Researchers say that two organochlorine pesticides lingering in the environment are associated with an increased risk of endometriosis.
In spite of being restricted or banned in the U.S. for several decades, two organochlorine pesticides continue to affect the health of younger women.
Researchers from the Fred Hutchinson Cancer Research Center and the University of Washington found that women exposed to these pesticides were more likely to have endometriosis. This painful condition occurs when the tissue lining the uterus grows outside the organ, and it affects more than five million American women.
In a new study, published today in the journal Environmental Health Perspectives, higher blood levels of either beta-hexachlorocyclohexane or mirex increased the risk of endometriosis by 30 to 70 percent in women ages 18 to 49.

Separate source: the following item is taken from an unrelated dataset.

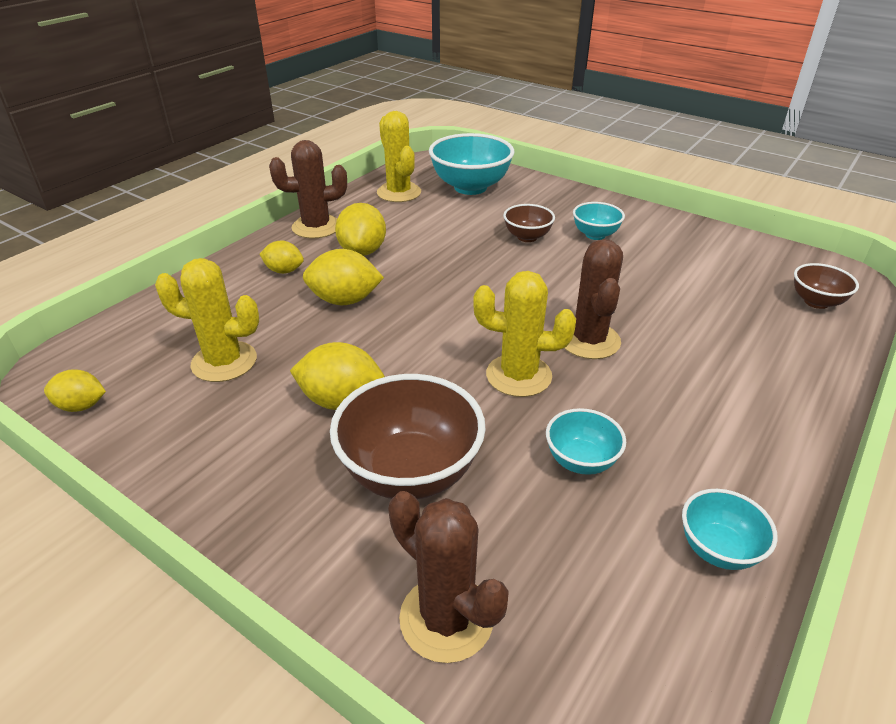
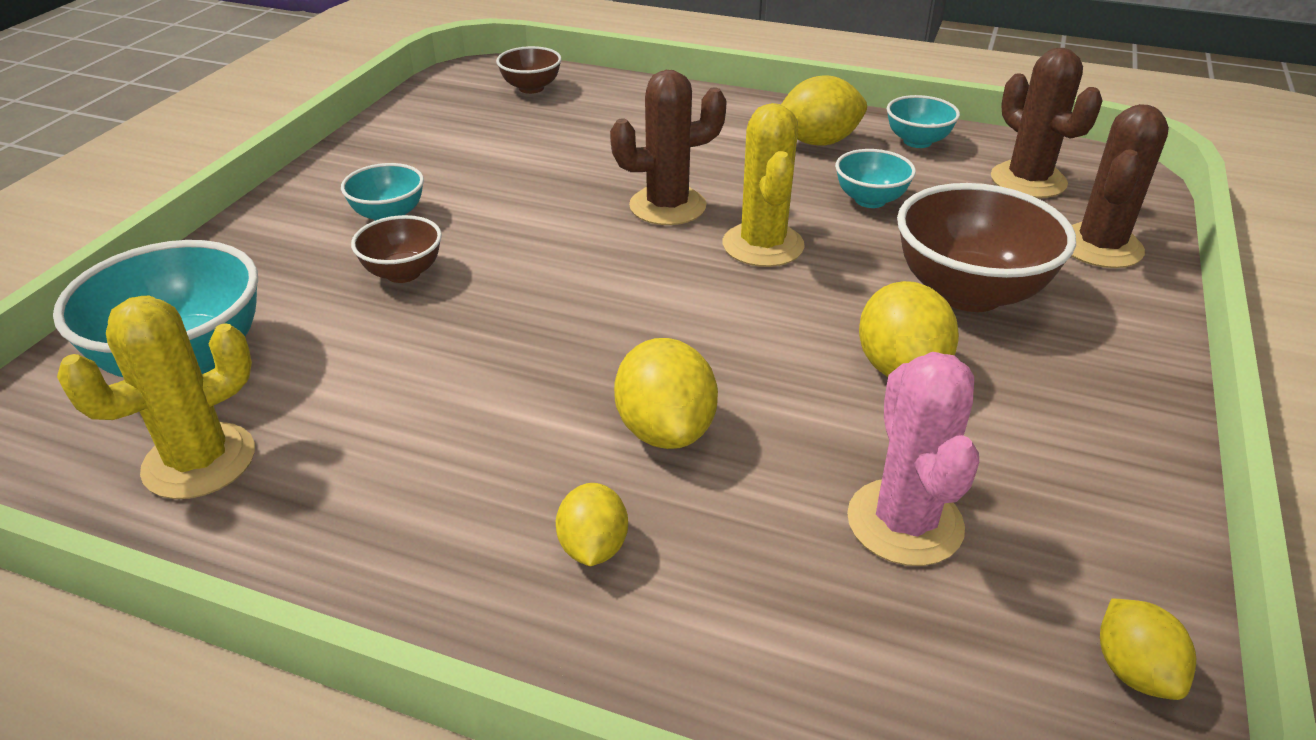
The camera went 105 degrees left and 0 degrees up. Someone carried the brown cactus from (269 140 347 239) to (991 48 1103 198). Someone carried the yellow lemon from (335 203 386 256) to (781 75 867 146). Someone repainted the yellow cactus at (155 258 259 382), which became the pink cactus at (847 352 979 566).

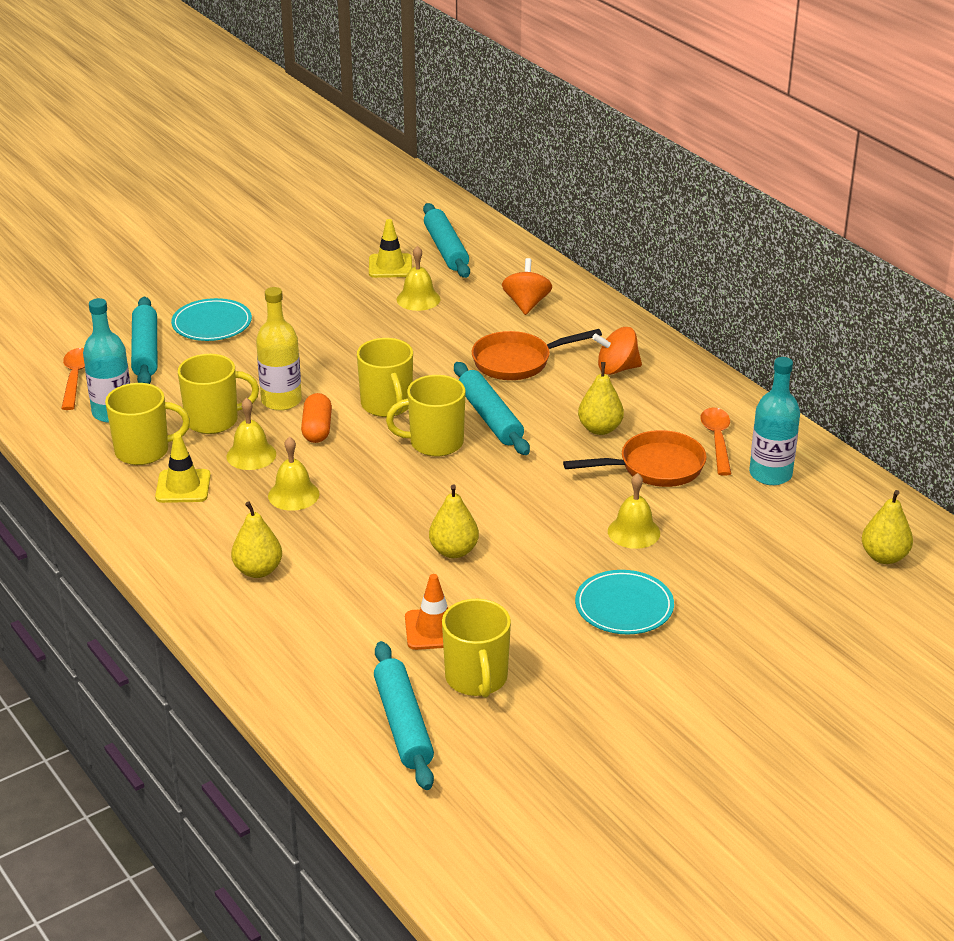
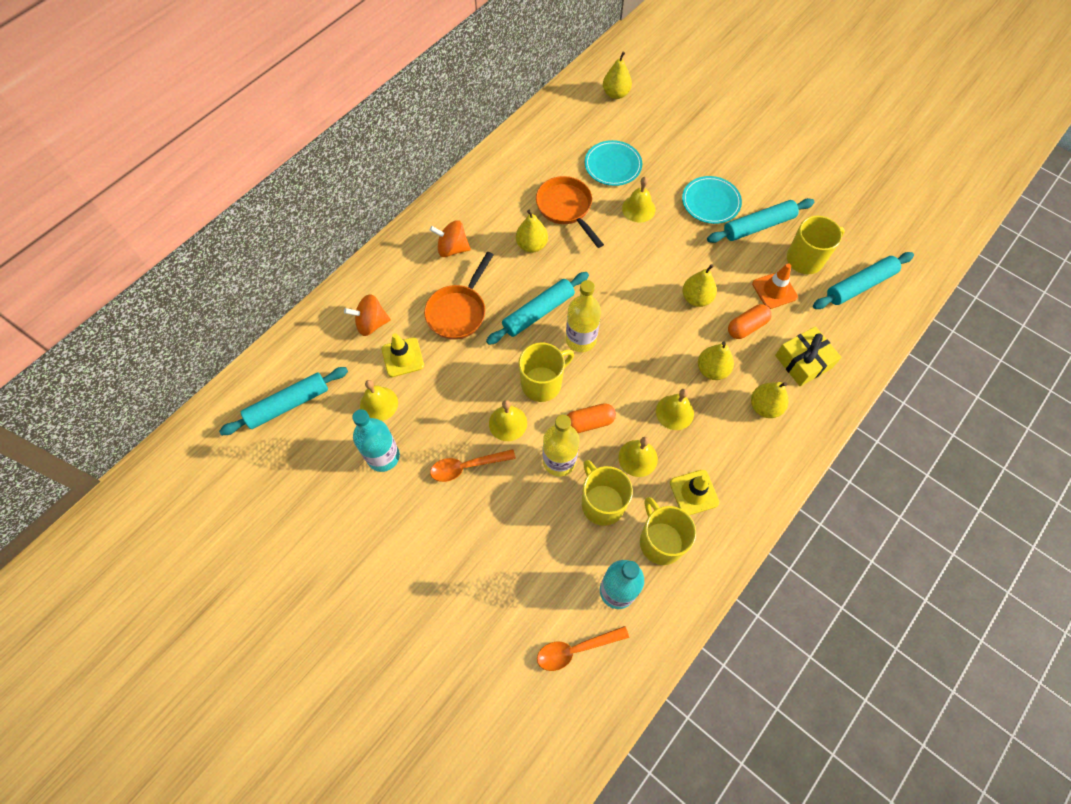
The camera went 105 degrees left and 30 degrees up. Someone put down the yellow bell at (489 400 527 441). Someone put down the yellow pear at (698 342 734 380). Someone put down the orange capsule at (728 304 772 339). Someone put down the yellow gift at (775 326 841 386). Someone carried the turquoise rolling pin from (131 297 157 384) to (707 198 814 243). Someone carried the turquoise plate from (171 298 252 341) to (585 140 642 186). Someone carried the yellow traffic cone from (369 219 412 278) to (382 333 424 377). Someone carried the orange spoon from (701 407 731 476) to (430 449 516 482). Someone carried the turquoise bottle from (749 357 800 485) to (352 409 400 472). Someone swapped the yellow mug at (386 375 466 457) for the yellow bottle at (566 280 601 352). Someone rotated the orange pan at (472 329 602 380) by 60 degrees clockwise. Someone rotated the orange spinning top at (592 327 642 375) by 120 degrees clockwise.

Even though these pesticides were last used in the 1970s, it can take years for them to fully break down in the environment, which is why researchers continue to study their effects.
“Persistent environmental chemicals, even those used in the past, may affect the health of the current generation of reproductive age women,” says Kristen Upson, Ph.D., the lead study author and a postdoctoral fellow at the Epidemiology Branch of the National Institute of Environmental Health Sciences (NIEHS).

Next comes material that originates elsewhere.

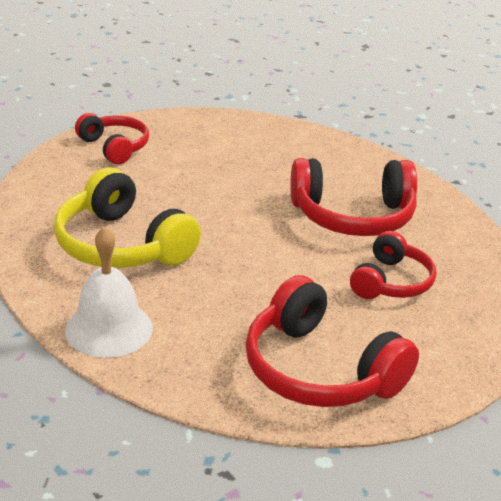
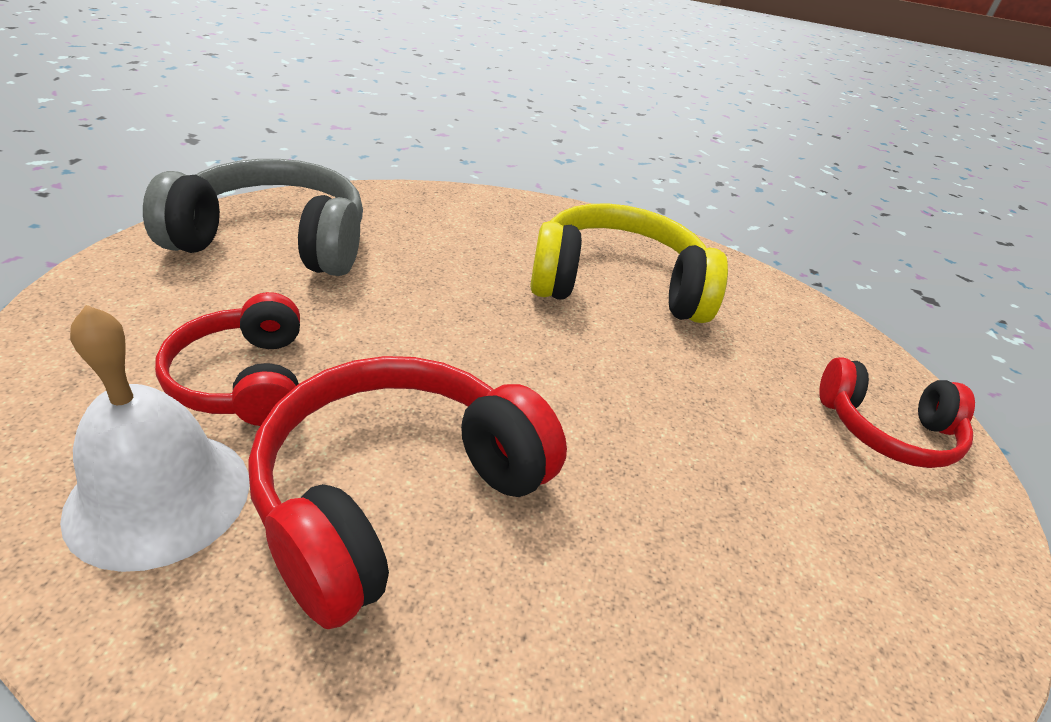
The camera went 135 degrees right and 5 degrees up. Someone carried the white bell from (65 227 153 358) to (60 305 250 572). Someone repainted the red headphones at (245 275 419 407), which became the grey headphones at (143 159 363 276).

Previous research on the connection between endometriosis and these pesticides showed mixed results. However, the larger size of the current study—and the inclusion of women from the general population—allowed the researchers to better evaluate the dangers of these chemicals.
“Our findings for beta-hexachlorocyclohexane are similar to that of the prior, smaller population-based study of endometriosis,” says Upson. “The consistency of findings across population-based studies lends further support to the association between beta-hexachlorcyclohexane and endometriosis.”
In the current study, the other pesticide, mirex, showed up less frequently in women’s blood. This, the researchers write, makes it “unlikely to be a major contributor to endometriosis incidence” in the women in the study.
Other studies have found that organochlorine pesticides act similarly to the female hormone estrogen—a driving force behind endometriosis—further reinforcing the study results.
“Organochlorine pesticides have generally demonstrated estrogenic properties in [laboratory] studies and adverse reproductive effects in limited laboratory animal studies,” says Upson, “altering the function of the uterus, ovaries, and the body’s hormone production.”
Endometriosis occurs when the tissue that lines the uterus—or womb—grows in other places, such as the ovaries, fallopian tubes, or the lining of the pelvic cavity.
Women with endometriosis can experience chronic pain in the lower back and pelvis, very painful menstrual cramps, and infertility.
Reducing the risk of exposure to other chemicals—such as BPA, which is found in certain plastics—is often as simple as not using products that contain it. But because organochlorine pesticides are so widespread in the environment, avoiding them is much more difficult.
“There are certain foods, like dairy products,” says Caroline Cox, research director for the Center for Environmental Health, “where even though we haven’t used these chemicals in a pretty long time, they’re still the most commonly detected thing in that particular food.”
Organochlorine pesticides are chemically similar to fats, so they tend to accumulate in high-fat foods, especially animal products. Changing your diet, then, is one of the best ways to avoid them.
“The most common advice is to trim the fatty parts of meat off before you eat it,” says Cox. “As far as milk, you can switch to low-fat or non-fat products, rather than using the full-fat version.”
Because animal products tend to have higher levels of organochlorine pesticides, switching to a vegetarian diet can also reduce your exposure to these chemicals. If that’s too extreme, says Cox, you can try skipping meat once a week, such as on “Meatless Monday.”